Un exemple? En ouvrant la plate-forme www.impaakt.com, on tape «Amazon». On pourrait s’attendre à ce que ce géant mondial de la distribution – qui n’existe que par l’informatique ou l’intelligence artificielle – ne soit pas un grand contributeur d’émissions de CO2. Et pourtant. Se fondant sur des contributions de 2000 signes, concises et documentées, Impaakt affiche pour Amazon une cotation négative à –2,02. Les enjeux climatiques font partie de l’explication. On s’arrête sur une analyse d’un certain Djibi – dont l’identité est parfaitement connue d’Impaakt – qui a décidé de sonder l’impact sur le climat d’Amazon depuis que le groupe pratique une livraison en deux heures. «Depuis que ce service existe, affirme-t-il en citant ses sources, 5 milliards de produits ont été délivrés aux clients Amazon Prime par des camions roulant souvent à vide, faute d’avoir eu suffisamment de temps pour grouper des commandes.» Résultat: une note de –2,6 sur 5, attribuée, à la minute où nous écrivons, par les membres d’Impaakt. «Or il est probable qu’un autre contributeur publiera prochainement une nouvelle analyse rigoureuse, complétant ou infirmant celle de Djibi, que nos membres évalueront de la même manière et qui modifiera immédiatement le score d’impact d’Amazon.»

La notation s’établit en effet en temps réel, l’objectif étant que cette information permette aux consommateurs et aux investisseurs de faire pression sur l’entreprise et de l’inciter à trouver des solutions alternatives.

Une réduction des risques

Dans un certain sens, Rajna Gibson Brandon, professeure au Geneva Finance Research Institute, ne dit pas autre chose. Dans une récente présentation de la recherche qu’elle mène avec son confrère Philipp Krueger et qui porte sur la mesure de l’empreinte ESG des investisseurs institutionnels (dont les caisses de pension), elle questionne au terme de cette étude pourquoi les mentalités de ces puissants investisseurs prennent tant de temps à adopter une stratégie durable. Sa réponse? «Sous la pression des analystes ou des agences de notation, l’approche court-termiste est dure à surmonter.» Mais, «grâce à une meilleure pédagogie des investisseurs institutionnels ou, simplement, par la réputation que ces derniers se feront sur les marchés», on peut accélérer le mouvement.

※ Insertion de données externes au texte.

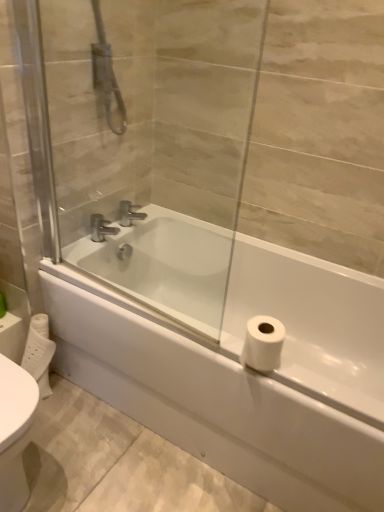
Question: Is chrome metallic faucet at upper center, which appears as the second tap when viewed from the left, positioned with its back to white glossy bathtub at center?

Choices:
 (A) yes
 (B) no

Answer: (B)

Question: Does chrome metallic faucet at upper center, which is the first tap from right to left, have a larger size compared to white glossy bathtub at center?

Choices:
 (A) yes
 (B) no

Answer: (B)

Question: Can you confirm if chrome metallic faucet at upper center, which is the first tap from right to left, is shorter than white glossy bathtub at center?

Choices:
 (A) yes
 (B) no

Answer: (A)

Question: Is chrome metallic faucet at upper center, which appears as the second tap when viewed from the left, thinner than white glossy bathtub at center?

Choices:
 (A) yes
 (B) no

Answer: (A)

Question: Considering the relative positions of chrome metallic faucet at upper center, which is the first tap from right to left, and white glossy bathtub at center in the image provided, is chrome metallic faucet at upper center, which is the first tap from right to left, to the left of white glossy bathtub at center from the viewer's perspective?

Choices:
 (A) yes
 (B) no

Answer: (A)

Question: Is transparent glass screen door at upper center taller or shorter than silver metallic faucet at center, the 2th tap from the right?

Choices:
 (A) tall
 (B) short

Answer: (A)

Question: Considering the positions of point (162, 266) and point (99, 241), is point (162, 266) closer or farther from the camera than point (99, 241)?

Choices:
 (A) closer
 (B) farther

Answer: (B)

Question: From the image's perspective, is transparent glass screen door at upper center positioned above or below silver metallic faucet at center, marked as the 1th tap in a left-to-right arrangement?

Choices:
 (A) below
 (B) above

Answer: (B)

Question: Do you think transparent glass screen door at upper center is within silver metallic faucet at center, the 2th tap from the right, or outside of it?

Choices:
 (A) inside
 (B) outside

Answer: (B)

Question: Which is correct: silver metallic faucet at center, marked as the 1th tap in a left-to-right arrangement, is inside transparent glass screen door at upper center, or outside of it?

Choices:
 (A) outside
 (B) inside

Answer: (A)

Question: Is silver metallic faucet at center, the 2th tap from the right, to the left or to the right of transparent glass screen door at upper center in the image?

Choices:
 (A) right
 (B) left

Answer: (B)

Question: From a real-world perspective, is silver metallic faucet at center, marked as the 1th tap in a left-to-right arrangement, above or below transparent glass screen door at upper center?

Choices:
 (A) below
 (B) above

Answer: (A)

Question: In terms of size, does silver metallic faucet at center, the 2th tap from the right, appear bigger or smaller than transparent glass screen door at upper center?

Choices:
 (A) big
 (B) small

Answer: (B)

Question: From the image's perspective, is transparent glass screen door at upper center located above or below chrome metallic faucet at upper center, which is the first tap from right to left?

Choices:
 (A) below
 (B) above

Answer: (B)

Question: Is transparent glass screen door at upper center in front of or behind chrome metallic faucet at upper center, which is the first tap from right to left, in the image?

Choices:
 (A) behind
 (B) front

Answer: (B)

Rajna Gibson Brandon et Philipp Krueger ont ainsi démontré que si, à court terme, les placements responsables ont une rentabilité un peu moindre, les portefeuilles institutionnels qui affichent une plus grande qualité durable présentent un risque significativement réduit. Bertrand Gacon en est sûr: «Plus les entreprises afficheront de bonnes cotations sociétales, plus leur cours boursier grimpera.» Un cercle vertueux, c’est aussi simple que cela.